By now it's a quite irrefutable scientific fact that hardcore Apple users are brainwashed sect members.

Should be obvious anyway. Just look how they behave and what they keep saying when confronted with critique…


> a half-decent Linux distro has a lot better usability

Has not been my experience with either Arch/kde or Ubuntu at all, but to each their own. They have their own strengths but usability isn't one of them IMO.

> the whole app ecosystem is a shock, where it's normal that basic tools (like FTP Client) cost 50EUR or come crippled (Like FileZilla).
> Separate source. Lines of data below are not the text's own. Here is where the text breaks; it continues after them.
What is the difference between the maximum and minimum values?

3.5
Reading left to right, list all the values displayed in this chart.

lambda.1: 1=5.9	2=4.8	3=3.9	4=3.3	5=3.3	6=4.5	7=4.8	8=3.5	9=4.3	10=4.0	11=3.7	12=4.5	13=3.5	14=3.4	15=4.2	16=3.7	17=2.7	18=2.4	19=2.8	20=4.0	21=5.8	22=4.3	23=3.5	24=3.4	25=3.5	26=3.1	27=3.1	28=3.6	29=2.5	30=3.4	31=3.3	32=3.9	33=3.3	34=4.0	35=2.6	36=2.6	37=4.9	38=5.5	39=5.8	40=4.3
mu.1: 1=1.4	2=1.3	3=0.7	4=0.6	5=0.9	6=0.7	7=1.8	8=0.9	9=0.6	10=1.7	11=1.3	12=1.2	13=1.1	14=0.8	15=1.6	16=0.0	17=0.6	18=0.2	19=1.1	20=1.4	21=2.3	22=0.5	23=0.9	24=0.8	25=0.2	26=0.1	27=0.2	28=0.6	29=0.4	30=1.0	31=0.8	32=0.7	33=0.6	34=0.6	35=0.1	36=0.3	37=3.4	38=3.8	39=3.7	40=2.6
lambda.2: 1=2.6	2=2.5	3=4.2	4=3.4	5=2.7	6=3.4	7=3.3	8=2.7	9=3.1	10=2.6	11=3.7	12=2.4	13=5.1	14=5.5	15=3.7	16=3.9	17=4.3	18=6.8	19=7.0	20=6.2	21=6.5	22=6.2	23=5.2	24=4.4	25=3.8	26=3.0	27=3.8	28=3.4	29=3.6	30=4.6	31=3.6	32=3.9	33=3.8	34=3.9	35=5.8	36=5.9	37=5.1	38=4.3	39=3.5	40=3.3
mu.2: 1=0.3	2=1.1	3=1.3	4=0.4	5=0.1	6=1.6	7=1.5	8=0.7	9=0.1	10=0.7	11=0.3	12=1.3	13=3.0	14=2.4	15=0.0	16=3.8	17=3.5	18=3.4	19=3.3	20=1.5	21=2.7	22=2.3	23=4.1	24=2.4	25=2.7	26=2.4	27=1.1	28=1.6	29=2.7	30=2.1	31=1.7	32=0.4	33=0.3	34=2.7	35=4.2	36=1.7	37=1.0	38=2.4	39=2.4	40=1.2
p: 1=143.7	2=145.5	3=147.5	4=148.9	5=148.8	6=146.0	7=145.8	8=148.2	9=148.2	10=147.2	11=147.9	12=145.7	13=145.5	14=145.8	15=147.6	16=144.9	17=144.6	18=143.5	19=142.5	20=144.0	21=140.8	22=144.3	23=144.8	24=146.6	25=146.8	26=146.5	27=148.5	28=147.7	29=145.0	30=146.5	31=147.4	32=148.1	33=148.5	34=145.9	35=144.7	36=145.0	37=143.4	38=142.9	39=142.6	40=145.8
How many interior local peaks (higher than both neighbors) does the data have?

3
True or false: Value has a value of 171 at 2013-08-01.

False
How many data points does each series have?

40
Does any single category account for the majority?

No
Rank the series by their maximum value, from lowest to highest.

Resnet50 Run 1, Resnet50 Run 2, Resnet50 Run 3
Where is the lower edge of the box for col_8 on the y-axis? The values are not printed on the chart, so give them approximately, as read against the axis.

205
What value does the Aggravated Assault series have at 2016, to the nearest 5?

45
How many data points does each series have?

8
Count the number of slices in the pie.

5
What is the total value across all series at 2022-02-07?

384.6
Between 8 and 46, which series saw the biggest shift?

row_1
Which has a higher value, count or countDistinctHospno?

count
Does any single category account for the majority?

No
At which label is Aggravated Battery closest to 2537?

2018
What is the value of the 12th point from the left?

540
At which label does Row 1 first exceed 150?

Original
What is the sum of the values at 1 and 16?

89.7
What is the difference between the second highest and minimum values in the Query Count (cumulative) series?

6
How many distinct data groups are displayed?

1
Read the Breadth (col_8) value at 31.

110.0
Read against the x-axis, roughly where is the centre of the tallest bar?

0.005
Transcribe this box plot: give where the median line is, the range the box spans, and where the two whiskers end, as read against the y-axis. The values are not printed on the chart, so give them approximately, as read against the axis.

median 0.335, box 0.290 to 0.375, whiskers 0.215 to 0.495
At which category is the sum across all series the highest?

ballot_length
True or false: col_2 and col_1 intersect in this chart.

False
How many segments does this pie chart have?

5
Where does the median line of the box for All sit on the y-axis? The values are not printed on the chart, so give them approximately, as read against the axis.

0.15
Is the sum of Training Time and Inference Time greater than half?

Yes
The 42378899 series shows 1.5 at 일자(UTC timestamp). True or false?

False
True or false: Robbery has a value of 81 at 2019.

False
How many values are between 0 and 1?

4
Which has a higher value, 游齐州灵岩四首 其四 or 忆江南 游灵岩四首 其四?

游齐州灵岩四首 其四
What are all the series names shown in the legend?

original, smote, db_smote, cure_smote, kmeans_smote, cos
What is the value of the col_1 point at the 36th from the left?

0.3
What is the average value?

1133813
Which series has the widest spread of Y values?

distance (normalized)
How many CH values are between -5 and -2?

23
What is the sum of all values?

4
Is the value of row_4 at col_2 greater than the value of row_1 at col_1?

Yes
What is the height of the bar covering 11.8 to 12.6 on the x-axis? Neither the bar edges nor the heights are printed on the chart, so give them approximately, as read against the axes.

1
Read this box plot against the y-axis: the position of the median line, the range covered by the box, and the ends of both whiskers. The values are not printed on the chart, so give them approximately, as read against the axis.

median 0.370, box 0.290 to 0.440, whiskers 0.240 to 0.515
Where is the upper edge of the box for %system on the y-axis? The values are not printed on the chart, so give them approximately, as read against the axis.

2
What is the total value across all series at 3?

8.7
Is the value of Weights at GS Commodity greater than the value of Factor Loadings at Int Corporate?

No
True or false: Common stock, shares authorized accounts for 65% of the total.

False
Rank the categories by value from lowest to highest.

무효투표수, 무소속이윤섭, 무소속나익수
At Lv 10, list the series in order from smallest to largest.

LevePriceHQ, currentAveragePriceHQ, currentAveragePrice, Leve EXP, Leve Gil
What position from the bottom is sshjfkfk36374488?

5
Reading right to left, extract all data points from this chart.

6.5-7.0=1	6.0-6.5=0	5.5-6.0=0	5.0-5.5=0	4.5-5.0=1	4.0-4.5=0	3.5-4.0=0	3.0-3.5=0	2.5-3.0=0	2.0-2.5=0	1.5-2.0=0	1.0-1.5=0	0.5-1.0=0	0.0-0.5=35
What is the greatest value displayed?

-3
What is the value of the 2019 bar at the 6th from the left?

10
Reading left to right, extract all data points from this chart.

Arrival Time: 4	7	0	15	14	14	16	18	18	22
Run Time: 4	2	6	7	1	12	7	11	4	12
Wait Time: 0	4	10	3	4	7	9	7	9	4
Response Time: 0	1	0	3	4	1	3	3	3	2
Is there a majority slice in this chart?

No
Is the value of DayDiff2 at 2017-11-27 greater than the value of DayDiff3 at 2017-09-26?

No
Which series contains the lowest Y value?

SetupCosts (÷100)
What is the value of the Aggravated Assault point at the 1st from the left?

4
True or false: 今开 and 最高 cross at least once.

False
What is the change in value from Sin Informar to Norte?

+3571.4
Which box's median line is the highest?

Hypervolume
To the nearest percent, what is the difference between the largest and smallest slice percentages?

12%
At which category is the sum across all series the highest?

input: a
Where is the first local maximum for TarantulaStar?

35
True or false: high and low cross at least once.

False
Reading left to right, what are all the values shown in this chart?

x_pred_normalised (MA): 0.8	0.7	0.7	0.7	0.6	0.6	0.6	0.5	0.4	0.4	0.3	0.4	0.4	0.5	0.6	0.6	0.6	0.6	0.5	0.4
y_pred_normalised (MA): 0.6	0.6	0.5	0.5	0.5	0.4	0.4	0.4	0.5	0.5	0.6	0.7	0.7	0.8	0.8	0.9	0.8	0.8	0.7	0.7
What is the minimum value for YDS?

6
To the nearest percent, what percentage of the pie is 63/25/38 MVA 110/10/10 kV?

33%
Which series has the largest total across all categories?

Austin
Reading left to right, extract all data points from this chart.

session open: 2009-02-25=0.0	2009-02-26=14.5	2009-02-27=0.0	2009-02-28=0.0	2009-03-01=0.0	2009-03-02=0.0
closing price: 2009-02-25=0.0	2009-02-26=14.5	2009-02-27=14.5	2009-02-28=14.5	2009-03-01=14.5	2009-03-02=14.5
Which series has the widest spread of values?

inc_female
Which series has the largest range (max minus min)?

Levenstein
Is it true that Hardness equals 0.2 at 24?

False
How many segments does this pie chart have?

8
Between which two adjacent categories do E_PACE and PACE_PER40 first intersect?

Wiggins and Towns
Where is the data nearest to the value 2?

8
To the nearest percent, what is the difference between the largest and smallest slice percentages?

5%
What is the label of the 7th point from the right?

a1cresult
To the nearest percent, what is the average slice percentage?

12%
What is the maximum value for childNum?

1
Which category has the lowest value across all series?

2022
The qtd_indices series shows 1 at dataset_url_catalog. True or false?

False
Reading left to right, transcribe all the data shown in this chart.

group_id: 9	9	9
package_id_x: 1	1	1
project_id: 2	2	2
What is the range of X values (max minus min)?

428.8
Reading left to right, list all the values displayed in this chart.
It's a horrible feeling coming from OSS world.

OSS versions of tools like FTP clients exist in the macOS world as well[0]. Theres a small but high quality ecosystem of independant mac software thats been around for a long time.

[0] https://cyberduck.io/ https://github.com/serhii-londar/open-source-mac-os-apps

Edit: added a link and removed a sentence.


> Linux apps are terrible compared to Mac

And it's this sort of absolutism that continues to solidify the "cult" like impression of the Apple consumerism culture.


> With all the attention being paid to macOS these days, there's enough mods and addon's that I don't miss Linux so much on my laptop.

One problem that I have is all that all those mods and add-ons are out there, but there's a real mindset that "everything must be an app" and a pursuant mindset that "might as well charge for it". I don't mind paying for a complicated app, but there are certain basic features that used to be served by the freeware model on Macs that just aren't any more, and my impression is that things are heading ever more in that direction. (As well as in the direction of subscriptions over app purchases, which are right out for me for basic utility needs.)

You mentioned Rectangle.app and Hammerspoon, which are both open source. Do you have any good recommendations for where to look for other high-quality open-source mods and add-ons for macOS?